Grote Prijs Neerpelt

Race details
- Date: September
- Region: Neerpelt, Belgium
- English name: Grand Prix Neerpelt
- Discipline: Cyclo-cross
- Web site: www.sport.be/cyclocrossclassics/1415/neerpelt/nl/

History
- First edition: 2005
- Editions: 15 (as of 2019)
- First winner: Bart Wellens (BEL)
- Most wins: Sven Nys (BEL) (6 wins)
- Most recent: Laurens Sweeck (BEL)

**Task item a:** Print the stretch of the Grote Prijs Neerpelt text from "Race details" through "Bart Wellens (BEL)" exactly.

**The data:**

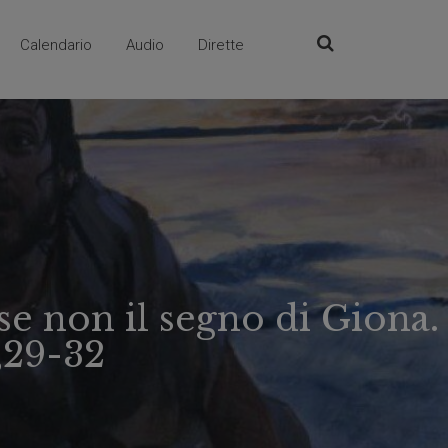
Calendario
Audio
Dirette
se non il segno di Giona.
,29-32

**Task item b:** Please output every line of the records that follow the Grote Prijs Neerpelt text exactly as they appear, omitting the pictures.

**Problem solution a:**
Race details
- Date: September
- Region: Neerpelt, Belgium
- English name: Grand Prix Neerpelt
- Discipline: Cyclo-cross
- Web site: www.sport.be/cyclocrossclassics/1415/neerpelt/nl/

History
- First edition: 2005
- Editions: 15 (as of 2019)
- First winner: Bart Wellens (BEL)

**Problem solution b:**
Calendario
Audio
Dirette
se non il segno di Giona.
,29-32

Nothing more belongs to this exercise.